■ EXTRAIT CHOISI ■
......

Les fientes du chacal sont de la taille de celles d'un chien moyen (jeune épagneul). Elles varient de composition avec le menu saisonnier. Les mâles les posent sur une élévation : rocher, grosse pierre, touffe d'alfa ou de diss ; les femelles les posent en plein milieu d'un sentier, mais tous deux toujours en un lieu bien découvert et souvent au même endroit. Les mâles urinent volontiers où d'autres mâles l'ont fait avant.

Le cri du chacal est un hurlement lamentable agrémenté de modulations tenant du cri de terreur, de la plainte et du rire. Le hurlement débute par un son descendant soutenu comme le fait une sirène, et répété deux ou trois fois, et suivi de cris saccadés, genre de rire de dément. Un seul animal donne l'impression de hurler comme trois ou quatre à lui seul, surtout en montagne. Ce hurlement n'est pas journalier; on peut l'entendre trois ou quatre nuits de suite, puis rester un ou deux mois sans l'entendre de nouveau. C'est au crépuscule ou la nuit tombée que le chacal hurle pour la première fois. En général, il monte sur un point dominant pour émettre ce cri. Ses congénères lui répondent peu après au loin, puis tout rentre dans le silence jusqu'à l'aube, où les hurlements se font de nouveau entendre. Parfois un nouveau concert se produit au milieu de la nuit. C'est, d'après mes remarques, par nuit calme et humide qu'on les entend le plus régulièrement (le clair de lune ne joue aucun rôle). Vraisemblablement ces hurlements ont pour but un rassemblement de plusieurs animaux (chasse, rut).

......

■ DONNÉES FOURNIES ■
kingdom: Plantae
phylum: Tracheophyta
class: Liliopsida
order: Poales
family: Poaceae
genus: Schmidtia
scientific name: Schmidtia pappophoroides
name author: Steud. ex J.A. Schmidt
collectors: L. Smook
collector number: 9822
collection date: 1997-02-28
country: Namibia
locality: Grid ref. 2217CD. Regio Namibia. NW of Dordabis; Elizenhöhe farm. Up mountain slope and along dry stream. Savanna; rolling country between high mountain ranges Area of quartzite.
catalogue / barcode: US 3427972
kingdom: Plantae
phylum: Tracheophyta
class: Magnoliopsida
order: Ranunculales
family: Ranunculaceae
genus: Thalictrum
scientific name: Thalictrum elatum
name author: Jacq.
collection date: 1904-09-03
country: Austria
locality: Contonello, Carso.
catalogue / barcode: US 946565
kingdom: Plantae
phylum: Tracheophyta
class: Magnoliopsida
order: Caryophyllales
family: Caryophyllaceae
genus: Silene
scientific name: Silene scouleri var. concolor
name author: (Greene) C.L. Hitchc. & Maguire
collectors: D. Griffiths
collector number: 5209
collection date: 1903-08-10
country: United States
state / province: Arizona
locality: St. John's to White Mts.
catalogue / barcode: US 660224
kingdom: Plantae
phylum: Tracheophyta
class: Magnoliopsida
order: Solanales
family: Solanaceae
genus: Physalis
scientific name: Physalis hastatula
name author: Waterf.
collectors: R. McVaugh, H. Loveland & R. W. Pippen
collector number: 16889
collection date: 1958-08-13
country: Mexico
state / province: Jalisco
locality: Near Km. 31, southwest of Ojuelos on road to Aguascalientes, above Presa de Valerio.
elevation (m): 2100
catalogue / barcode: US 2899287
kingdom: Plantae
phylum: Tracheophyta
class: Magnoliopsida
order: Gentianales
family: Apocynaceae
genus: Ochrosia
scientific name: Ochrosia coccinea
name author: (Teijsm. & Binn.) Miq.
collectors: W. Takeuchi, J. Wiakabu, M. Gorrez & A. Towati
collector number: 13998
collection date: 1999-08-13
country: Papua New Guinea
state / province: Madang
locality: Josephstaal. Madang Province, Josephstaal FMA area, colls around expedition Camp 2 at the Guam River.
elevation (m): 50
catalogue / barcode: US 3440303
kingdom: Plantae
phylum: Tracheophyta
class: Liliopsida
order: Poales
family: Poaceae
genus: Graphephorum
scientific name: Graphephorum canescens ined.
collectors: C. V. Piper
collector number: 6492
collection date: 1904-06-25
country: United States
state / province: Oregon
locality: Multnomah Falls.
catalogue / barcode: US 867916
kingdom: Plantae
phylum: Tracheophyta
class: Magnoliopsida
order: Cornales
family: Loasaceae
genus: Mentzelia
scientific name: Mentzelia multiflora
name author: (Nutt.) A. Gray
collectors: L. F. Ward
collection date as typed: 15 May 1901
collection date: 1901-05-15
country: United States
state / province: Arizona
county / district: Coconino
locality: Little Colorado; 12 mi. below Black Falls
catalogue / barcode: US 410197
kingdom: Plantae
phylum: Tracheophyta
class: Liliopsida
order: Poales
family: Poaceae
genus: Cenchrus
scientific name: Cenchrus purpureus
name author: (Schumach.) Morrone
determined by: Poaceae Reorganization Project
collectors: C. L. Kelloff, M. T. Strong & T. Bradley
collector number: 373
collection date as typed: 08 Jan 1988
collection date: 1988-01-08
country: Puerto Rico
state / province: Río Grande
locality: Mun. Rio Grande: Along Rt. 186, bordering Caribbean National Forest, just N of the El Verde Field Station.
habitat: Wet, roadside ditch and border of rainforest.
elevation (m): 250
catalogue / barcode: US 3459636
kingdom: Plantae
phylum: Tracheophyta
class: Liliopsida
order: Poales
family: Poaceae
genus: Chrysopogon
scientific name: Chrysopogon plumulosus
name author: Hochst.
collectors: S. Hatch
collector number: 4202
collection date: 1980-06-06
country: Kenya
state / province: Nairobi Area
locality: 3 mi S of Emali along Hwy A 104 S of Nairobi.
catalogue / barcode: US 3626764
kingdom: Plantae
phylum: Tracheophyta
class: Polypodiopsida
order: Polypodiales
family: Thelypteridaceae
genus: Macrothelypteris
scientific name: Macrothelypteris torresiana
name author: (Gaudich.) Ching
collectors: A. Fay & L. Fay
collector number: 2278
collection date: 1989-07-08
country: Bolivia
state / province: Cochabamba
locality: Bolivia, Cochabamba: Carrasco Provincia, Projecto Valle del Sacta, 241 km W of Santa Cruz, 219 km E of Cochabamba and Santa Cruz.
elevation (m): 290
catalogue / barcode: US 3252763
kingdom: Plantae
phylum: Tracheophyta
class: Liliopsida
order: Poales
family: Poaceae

......

■ TRAVAIL DEMANDÉ ■
1. Réécrivez sous forme de liste le paragraphe de l'extrait sur le chacal qui commence par « Les fientes du chacal sont » en conservant ses faits principaux.
2. Poursuivez l'extrait sur le chacal à la suite de sa dernière phrase, s'il vous plaît.

■ LISTE DES RÉPONSES ■
1.
- Taille des fientes : comparable à celle des fientes d'un chien moyen (jeune épagneul).
- Composition : variable selon le menu saisonnier.
- Mâles : déposent leurs fientes sur une élévation (rocher, grosse pierre, touffe d'alfa ou de diss).
- Femelles : déposent leurs fientes en plein milieu d'un sentier.
- Les deux sexes : toujours dans un lieu bien découvert, souvent au même endroit.
- Les mâles urinent volontiers là où d'autres mâles l'ont fait avant.

2.
Le chacal se déplace peu de jour. Il passe sa journée couché en rond sur un rocher ensoleillé ou au milieu d'un buisson épais, ou dans une crevasse rocheuse si le temps est mauvais. Dès le crépuscule, il sort et part en chasse seul ou à plusieurs individus. Il a son parcours favori, longeant le bord des escarpements rocheux, d'où il découvre la plaine, ou se coulant dans les ravins des oueds parmi les lentisques et les lauriers-roses. En forêt, il suit souvent les sentiers et en montagne il passe aux cols.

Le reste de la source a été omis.